I don’t know that I did much with those jars back then. I was more apt to pick up dinner out and store a case of beer or three in the fridge back home. The peppers got pushed to the back.
But I do remember a curious grade school habit: filling a coffee cup with mixed peppers from a jar at home — banana peppers, jalapeno, poblano, habanero, and the mild, fat Anaheim — and fork them out over after-school cartoons.
Huh.
Well, glad to say that somewhere between 10 and my 30s my tastes matured.
Add a Bit of Bite
I mean, for years I’d throw a heap of banana peppers on my packed-from-home roast beef or turkey sandwiches, and banana peppers were de rigueur for a meatball or Italian sub.

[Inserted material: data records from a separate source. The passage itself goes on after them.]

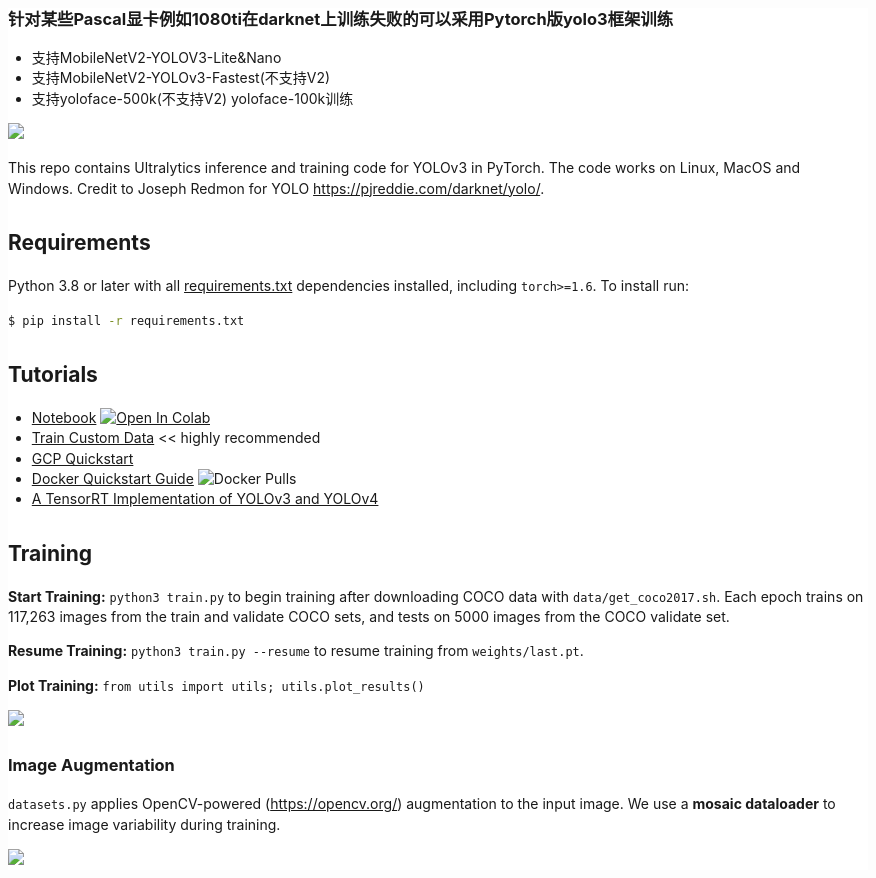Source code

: ### 针对某些Pascal显卡例如1080ti在darknet上训练失败的可以采用Pytorch版yolo3框架训练
* 支持MobileNetV2-YOLOV3-Lite&Nano 
* 支持MobileNetV2-YOLOv3-Fastest(不支持V2) 
* 支持yoloface-500k(不支持V2) yoloface-100k训练

<a href="https://apps.apple.com/app/id1452689527" target="_blank">
<img src="https://user-images.githubusercontent.com/26833433/85940594-2d3f7d80-b8d2-11ea-809a-87b3bf6d968b.jpg" width="1000"></a>
&nbsp

This repo contains Ultralytics inference and training code for YOLOv3 in PyTorch. The code works on Linux, MacOS and Windows. Credit to Joseph Redmon for YOLO  https://pjreddie.com/darknet/yolo/.


## Requirements

Python 3.8 or later with all [requirements.txt](https://github.com/ultralytics/yolov3/blob/master/requirements.txt) dependencies installed, including `torch>=1.6`. To install run:
```bash
$ pip install -r requirements.txt
```


## Tutorials

* [Notebook](https://github.com/ultralytics/yolov3/blob/master/tutorial.ipynb) <a href="https://colab.research.google.com/github/ultralytics/yolov3/blob/master/tutorial.ipynb"><img src="https://colab.research.google.com/assets/colab-badge.svg" alt="Open In Colab"></a>
* [Train Custom Data](https://github.com/ultralytics/yolov3/wiki/Train-Custom-Data) << highly recommended
* [GCP Quickstart](https://github.com/ultralytics/yolov3/wiki/GCP-Quickstart)
* [Docker Quickstart Guide](https://github.com/ultralytics/yolov3/wiki/Docker-Quickstart)  ![Docker Pulls](https://img.shields.io/docker/pulls/ultralytics/yolov3?logo=docker)
* [A TensorRT Implementation of YOLOv3 and YOLOv4](https://github.com/wang-xinyu/tensorrtx/tree/master/yolov3-spp) 


## Training

**Start Training:** `python3 train.py` to begin training after downloading COCO data with `data/get_coco2017.sh`. Each epoch trains on 117,263 images from the train and validate COCO sets, and tests on 5000 images from the COCO validate set.

**Resume Training:** `python3 train.py --resume` to resume training from `weights/last.pt`.

**Plot Training:** `from utils import utils; utils.plot_results()`

<img src="https://user-images.githubusercontent.com/26833433/78175826-599d4800-7410-11ea-87d4-f629071838f6.png" width="900">


### Image Augmentation

`datasets.py` applies OpenCV-powered (https://opencv.org/) augmentation to the input image. We use a **mosaic dataloader** to increase image variability during training.

<img src="https://user-images.githubusercontent.com/26833433/80769557-6e015d00-8b02-11ea-9c4b-69310eb2b962.jpg" width="900">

But as my palette ages, and my tastebuds deaden, and I gradually die inside — kidding… although this might explain my taste for the peatiest, smokiest band-aid water, I mean scotch, known to man — I’ve traded the benign, neon banana pepper for the heat of the jalapeno.
They’ve got just the right fresh green taste, the perfect amount of bite to throw on pizza. Any kind of pizza — pepperoni with sausage and green onions and (you see where this is going) chorizo, chicken and bacon and barbecue sauce. I’d even throw them in the mix with the famous pierogi pizza (mashed potatoes, onions, cheese) dished up by Pino’s in Pittsburgh.

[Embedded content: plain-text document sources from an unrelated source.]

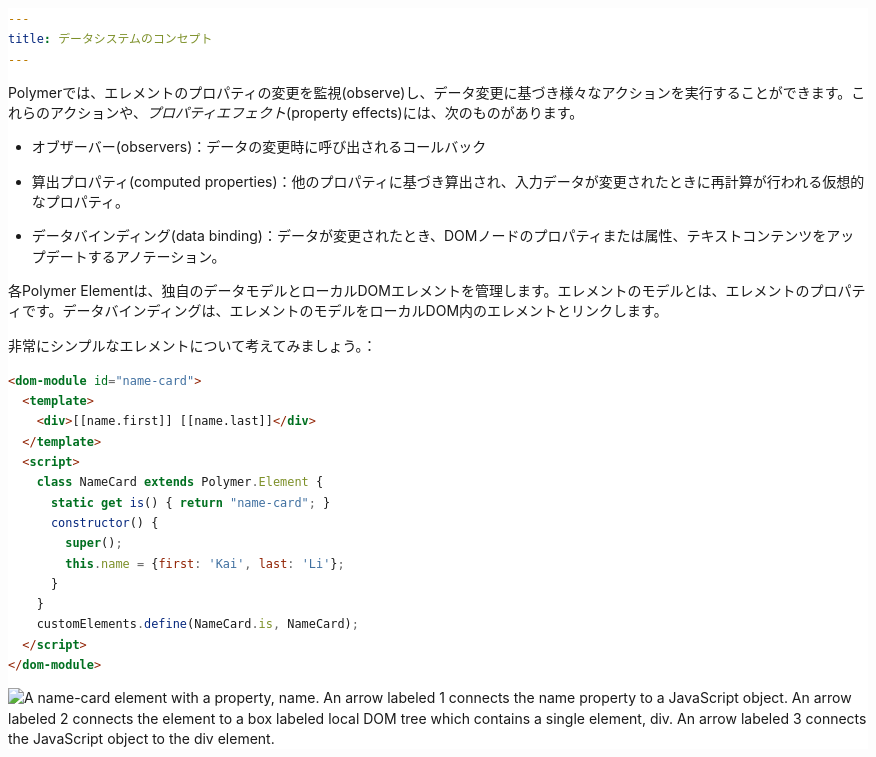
 ```yaml
---
title: データシステムのコンセプト
---
```




<style>
table.config-summary pre, table.config-summary code {
  background: transparent !important;
  margin: 0px;
  padding: 0px;
}
table.config-summary td {
  vertical-align: middle;
  padding: 10px 10px 1 1;
}
</style>

Polymerでは、エレメントのプロパティの変更を監視(observe)し、データ変更に基づき様々なアクションを実行することができます。これらのアクションや、*プロパティエフェクト*(property effects)には、次のものがあります。

*   オブザーバー(observers)：データの変更時に呼び出されるコールバック

*   算出プロパティ(computed properties)：他のプロパティに基づき算出され、入力データが変更されたときに再計算が行われる仮想的なプロパティ。

*   データバインディング(data binding)：データが変更されたとき、DOMノードのプロパティまたは属性、テキストコンテンツをアップデートするアノテーション。

各Polymer Elementは、独自のデータモデルとローカルDOMエレメントを管理します。エレメントのモデルとは、エレメントのプロパティです。データバインディングは、エレメントのモデルをローカルDOM内のエレメントとリンクします。

非常にシンプルなエレメントについて考えてみましょう。：

```html
<dom-module id="name-card">
  <template>
    <div>[[name.first]] [[name.last]]</div>
  </template>
  <script>
    class NameCard extends Polymer.Element {
      static get is() { return "name-card"; }
      constructor() {
        super();
        this.name = {first: 'Kai', last: 'Li'};
      }
    }
    customElements.define(NameCard.is, NameCard);
  </script>
</dom-module>
```

![A name-card element with a property, name. An arrow labeled 1 connects the name property to
a JavaScript object. An arrow labeled 2 connects the element to a box labeled local DOM tree
which contains a single element, div. An arrow labeled 3 connects the JavaScript object to the
div element.](/images/1.0/data-system/data-binding-overview-new.png)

I love a generous pile of jalapenos on a toasted tuna sandwich, or sauteed in the base of hamburger, sausage, onion, green pepper, red pepper garlic and diced tomatoes that evolves into my homemade chili.
Throw ’em on a burger with some pepper jack cheese. Slip them in an Italian sausage sub with a little giardiniera, mozzarella, dust it with parmesan.
I’ll even tolerate them in their seediest pub form, fried into poppers or drowning in nacho cheese.
Officially, they’re a fruit…. Which is acceptable, I guess.
But then, maybe that makes them the baddest-ass fruit of all!
Take your bow, humble Jalapeno. Packed with more vitamin C than oranges and more vitamin A than tomatoes, you’ve been found to aid weight loss, fight cancer cells and tumors, prevent bacteria growth, curb colds, boost immunity, treat migraines, and improve eyesight.
More macho than the bell and a far cry from the ghoulish ghost pepper. You’re the Goldilocks of capsaicin heat — just about damn right.